In such a hearing, the defendant could be immune from prosecution, if it’s found that there was a need to use deadly force if they feared for their life and other lives.

But, some justices, like Barbara Pariente, weren’t sure Friday was using the right venue for this sort of argument.

“Go to the Legislature and have them specify that that’s what they want of the judiciary in a pre-trial evidentiary hearing,” said Pariente. “I mean, in my view, we’d be looking at it and trying to guess what the Legislature actually wanted.”

The Issue Did Come Up In 2014 Session

Friday in his role as the lead attorney and lobbyist for gun-rights group Florida Carry Incorporated had actually worked alongside the National Rifle Association’s Marion Hammer in trying to put that same provision in a bipartisan Senate bill (SB 130) seeking to tweak the Stand Your Ground law earlier in the year.

Hammer had said the change is needed because it’s not fair for a person “fighting back” to have to prove their innocence on the assumption that they’re already guilty. The gun-rights organization—big backers of Florida’s Stand Your Ground law—even filed a brief in support of Bretherick’s position in June.

“This law is not about the convenience of the courts or the convenience of prosecutors, or law enforcement. It’s about protecting innocent people who come under attack through no fault of their own and then are treated like criminals by the judicial system.”

Earlier in the session, Tallahassee State Attorney Willie Meggs was one of the state prosecutors who was adamantly against the change. Similar to remarks made by the state prosecutor during oral arguments and a brief filed in response to the NRA’s, Meggs says it’s not fair to change the standard that’s used in similar Florida hearings.

“Under insanity, if you’re claiming you’re insane, you have the burden to prove that you’re insane. We don’t have the burden to prove that you’re sane,” said Meggs, back in March. “In alibi, if you claim the affirmative defense of alibi, you have to prove your alibi. We don’t have to disprove your alibi. You have to establish it and prove it. So, why in the world do we have this one law where the burden is on the state to prove that a person was not standing their ground?”

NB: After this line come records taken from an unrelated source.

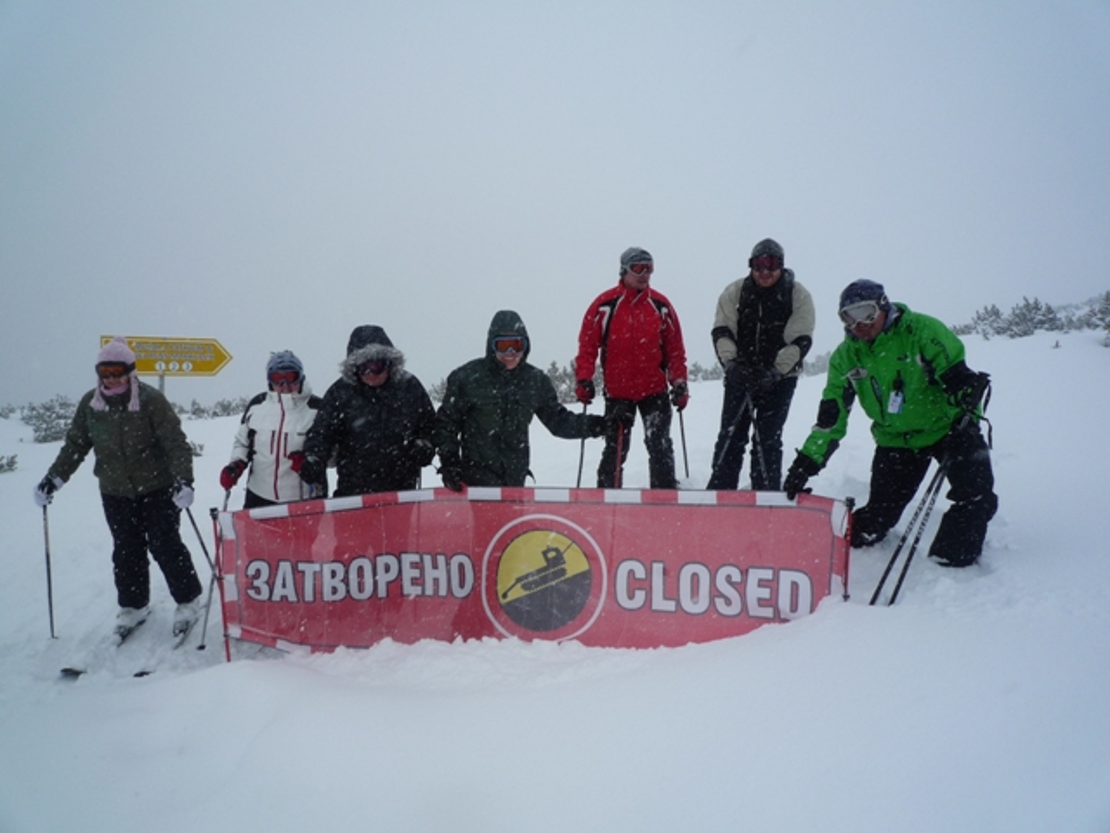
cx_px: 555
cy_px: 416
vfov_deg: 54.9
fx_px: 802
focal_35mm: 25
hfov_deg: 69.4
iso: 100
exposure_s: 1/640
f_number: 5
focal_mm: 4.4
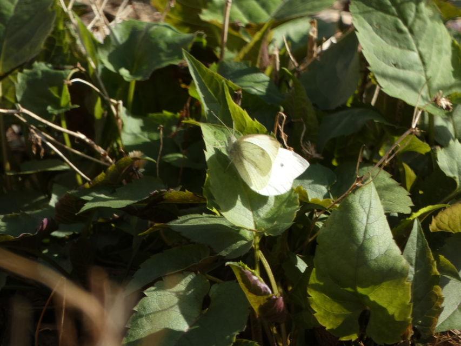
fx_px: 15983
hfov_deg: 1.7
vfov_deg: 1.2
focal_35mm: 1200
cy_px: 173
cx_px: 230
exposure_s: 1/125
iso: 100
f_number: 5.9
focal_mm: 215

Will the Legislature Try Again?

But, at the end of the day, it’s uncertain what form the bill will take if the bill is brought up again. Still, one of the sponsors,  Sen. David Simmons (R-Altamonte Springs), says he still hasn’t ruled out filing a similar bill in the upcoming session.

“I certainly see the possibility of doing that,” said Simmons. “I know we’re going to have to address some issues with respect to Stand Your Ground because of the amendments that were made last Spring that did pass. And, so, this will give us an opportunity to correct not only a couple of glitches that exist in the bill and some other things.”

Last year, Simmons and former Senate Democratic Leader Chris Smith’s bill were moving through the process. But, in a procedural move by the Senate’s Rule Chair John Thrasher—under the direction of then-President Don Gaetz—the bill stalled. Now, Simmons is the new Rules Chair, under new Senate President Andy Gardiner.